A pocket card we leave on every on-call engineer's desk, or the digital equivalent pinned in their #oncall channel. It is deliberately short. A panicking human cannot read more than this.

  1. Acknowledge within two minutes. Even if you have no idea what's wrong. The page owns you until you own it.
  2. Open the three dashboards. Traffic. Errors. Saturation. In that order. Named in the pager message.
  3. Declare. If customer-facing, declare an incident before investigating further. Declaration is cheap; under-declaration is not.
  4. Find the edge. When did the metric change? What deployed, flagged, or was migrated within twenty minutes of that edge?
  5. Stop the bleeding first, diagnose second. Rollback, flag flip, rate limit, or drain before you go reading code.
  6. Write as you go. Paste into the incident channel every thirty seconds. Your future postmortem author is you.
  7. Ask for a second pair of eyes at minute ten. Not at minute forty.

§ 04 · SLO MENU

A starter menu of SLOs that survive first contact with a PM.
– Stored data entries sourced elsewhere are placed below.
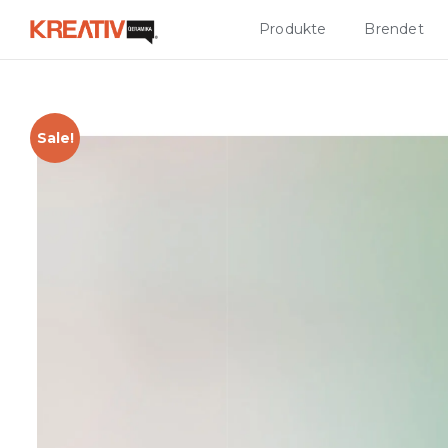
Produkte
Brendet
Sale!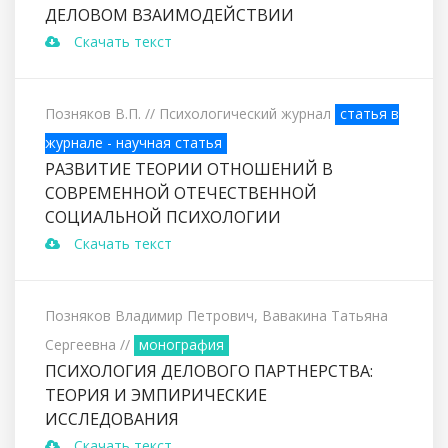
ДЕЛОВОМ ВЗАИМОДЕЙСТВИИ
Скачать текст
Позняков В.П.
// Психологический журнал
статья в
журнале - научная статья
РАЗВИТИЕ ТЕОРИИ ОТНОШЕНИЙ В
СОВРЕМЕННОЙ ОТЕЧЕСТВЕННОЙ
СОЦИАЛЬНОЙ ПСИХОЛОГИИ
Скачать текст
Позняков Владимир Петрович, Вавакина Татьяна
Сергеевна
//
монография
ПСИХОЛОГИЯ ДЕЛОВОГО ПАРТНЕРСТВА:
ТЕОРИЯ И ЭМПИРИЧЕСКИЕ
ИССЛЕДОВАНИЯ
Скачать текст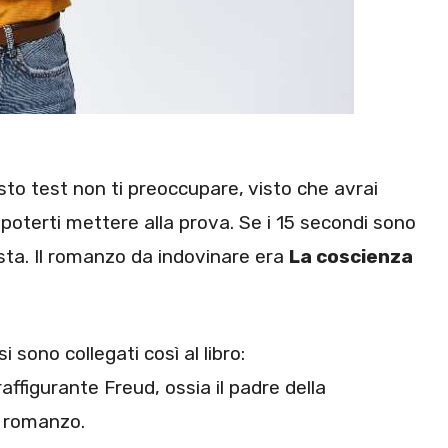
esto test non ti preoccupare, visto che avrai
poterti mettere alla prova. Se i 15 secondi sono
osta. Il romanzo da indovinare era
La coscienza
i sono collegati così al libro:
raffigurante Freud, ossia il padre della
il romanzo.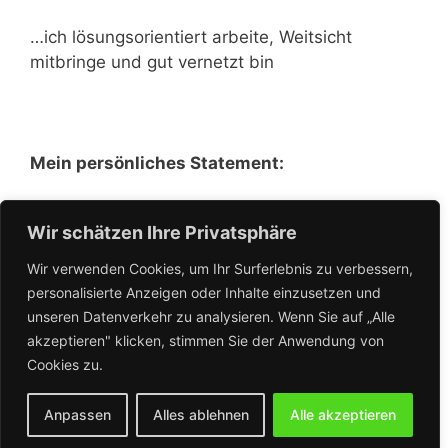
…ich lösungsorientiert arbeite, Weitsicht
mitbringe und gut vernetzt bin
Mein persönliches Statement:
Tradition bewahren – Zukunft gestalten, ich
Wir schätzen Ihre Privatsphäre
freue mich auf Ihre Unterstützung!
Wir verwenden Cookies, um Ihr Surferlebnis zu verbessern,
personalisierte Anzeigen oder Inhalte einzusetzen und
unseren Datenverkehr zu analysieren. Wenn Sie auf „Alle
akzeptieren" klicken, stimmen Sie der Anwendung von
Cookies zu.
< Zurück zur Übersicht
Anpassen
Alles ablehnen
Alle akzeptieren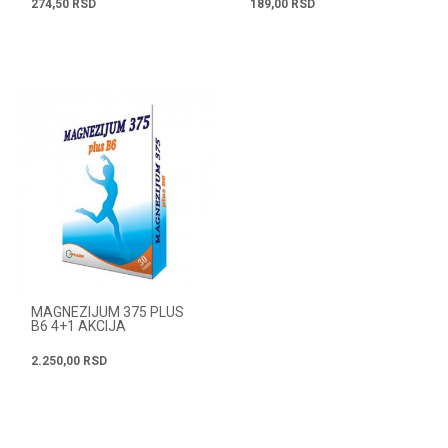
274,50
RSD
189,00
RSD
MAGNEZIJUM 375 PLUS
B6 4+1 AKCIJA
2.250,00
RSD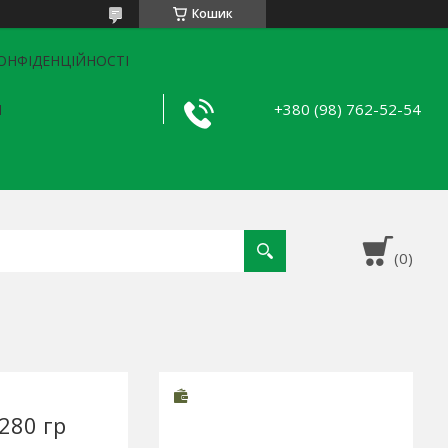
Кошик
ОНФІДЕНЦІЙНОСТІ
+380 (98) 762-52-54
Я
280 гр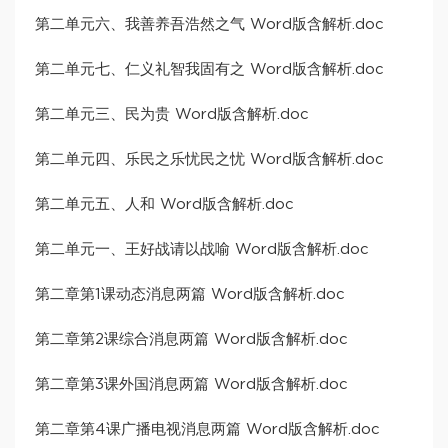
第二单元六、我善养吾浩然之气 Word版含解析.doc
第二单元七、仁义礼智我固有之 Word版含解析.doc
第二单元三、民为贵 Word版含解析.doc
第二单元四、乐民之乐忧民之忧 Word版含解析.doc
第二单元五、人和 Word版含解析.doc
第二单元一、王好战请以战喻 Word版含解析.doc
第二章第1课动态消息两篇 Word版含解析.doc
第二章第2课综合消息两篇 Word版含解析.doc
第二章第3课外国消息两篇 Word版含解析.doc
第二章第4课广播电视消息两篇 Word版含解析.doc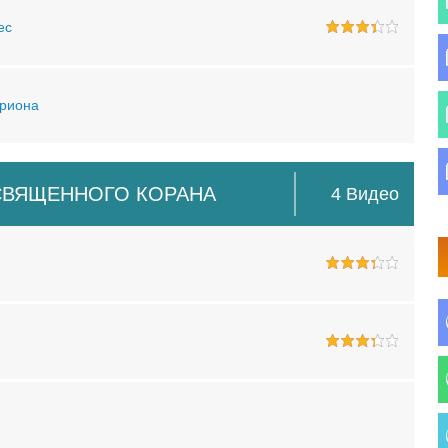
ес
бриона
СВЯЩЕННОГО КОРАНА
4 Bидео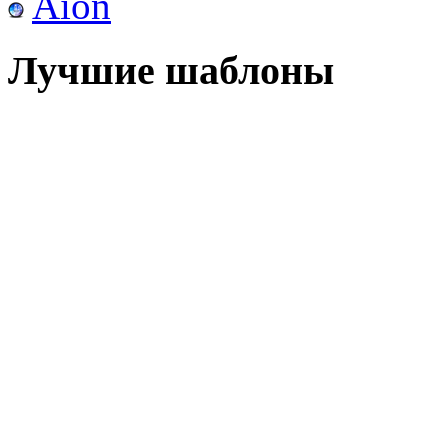
Aion
Лучшие шаблоны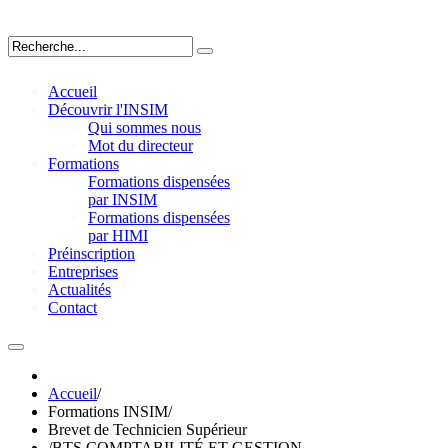
Accueil
Découvrir l'INSIM
Qui sommes nous
Mot du directeur
Formations
Formations dispensées
par INSIM
Formations dispensées
par HIMI
Préinscription
Entreprises
Actualités
Contact
Accueil
/
Formations INSIM
/
Brevet de Technicien Supérieur
/
BTS COMPTABILITÉ ET GESTION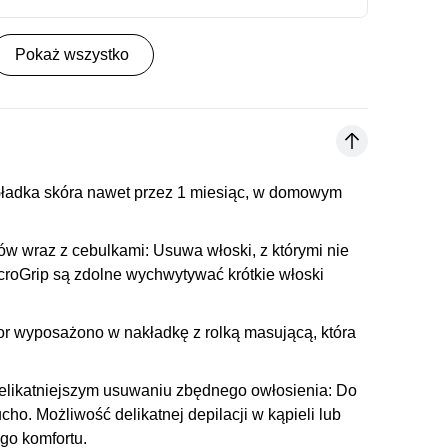
Pokaż wszystko
ładka skóra nawet przez 1 miesiąc, w domowym
ów wraz z cebulkami:
Usuwa włoski, z którymi nie
croGrip są zdolne wychwytywać krótkie włoski
.
or wyposażono w nakładkę z rolką masującą, która
elikatniejszym usuwaniu zbędnego owłosienia:
Do
ho. Możliwość delikatnej depilacji w kąpieli lub
go komfortu.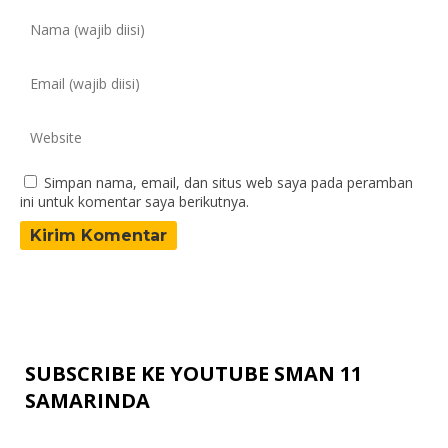
Simpan nama, email, dan situs web saya pada peramban
ini untuk komentar saya berikutnya.
SUBSCRIBE KE YOUTUBE SMAN 11
SAMARINDA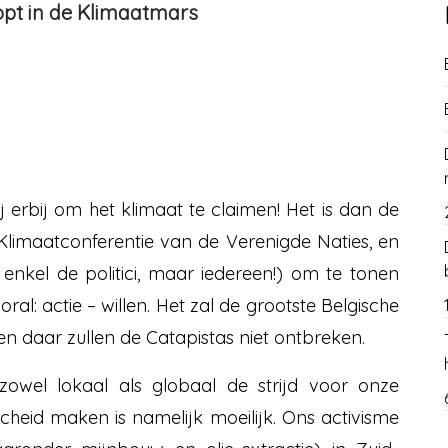
t in de Klimaatmars
 erbij om het klimaat te claimen! Het is dan de
limaatconferentie van de Verenigde Naties, en
 enkel de politici, maar iedereen!) om te tonen
al: actie – willen. Het zal de grootste Belgische
, en daar zullen de Catapistas niet ontbreken.
wel lokaal als globaal de strijd voor onze
cheid maken is namelijk moeilijk. Ons activisme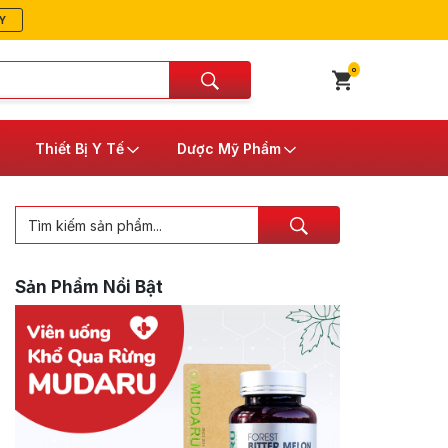
Y
0
Thiết Bị Y Tế
Dược Mỹ Phẩm
Sản Phẩm Nổi Bật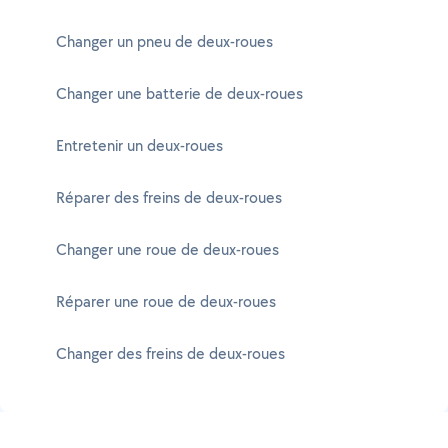
Changer un pneu de deux-roues
Changer une batterie de deux-roues
Entretenir un deux-roues
Réparer des freins de deux-roues
Changer une roue de deux-roues
Réparer une roue de deux-roues
Changer des freins de deux-roues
The trap: teams set SLOs, then discover the SLO burns through half its error budget in a normal week, because the SLI is measuring the wrong thing. These are the five we most often propose as starting points, each with the wrong version of itself noted.

SLIObjectiveWindowFootgun
API availability 99.9% of non-4xx responses 30 days rolling Counting 429s as failures burns budget on well-behaved rate limits.
API p99 latency < 400 ms 30 days rolling Measured at the load balancer, not in the client; you'll miss DNS and TLS.
Async job freshness 95% of jobs complete within 60s of enqueue 7 days rolling "Completed" that counts retries as success hides a DLQ problem.
Webhook delivery 99.5% delivered within 5 minutes 30 days rolling Stopping the clock at "first attempt" instead of "acknowledged".
Deploy lead time Median PR merge → prod < 30 minutes 7 days rolling Excluding failed deploys from the median; those are the ones that matter.

§ 05 · GLOSSARY

A small glossary, because not every reader has been in the room.

Blast radius
The set of customers, services, or data that a given failure can reach. Measured in nouns, not percent.
DLQ
Dead-letter queue. Where jobs go after N failures so they can be inspected without blocking live traffic. Only useful if someone is on the hook for draining it.
Decorrelated jitter
Retry backoff that chooses a random delay from an expanding range, so retrying clients don't resynchronize and hammer the recovering service in lockstep.
Error budget
The amount of unreliability permitted by an SLO in a given window. Spent well when used to take calculated risks; spent poorly when leadership treats hitting zero as a personal failing.
Shadow read / dual write
Two techniques for de-risking a data migration: during shadow read, the new system answers alongside the old one and disagreements are logged; during dual write, both stores receive every mutation until the new one is trusted. Together, they are how cutovers happen without a maintenance window.
SLO
Service-level objective. A written commitment about a measurable property of the service, with a window and a target.
Toil
Operational work that scales linearly with service size and produces no lasting value. The correct amount is small and decreasing.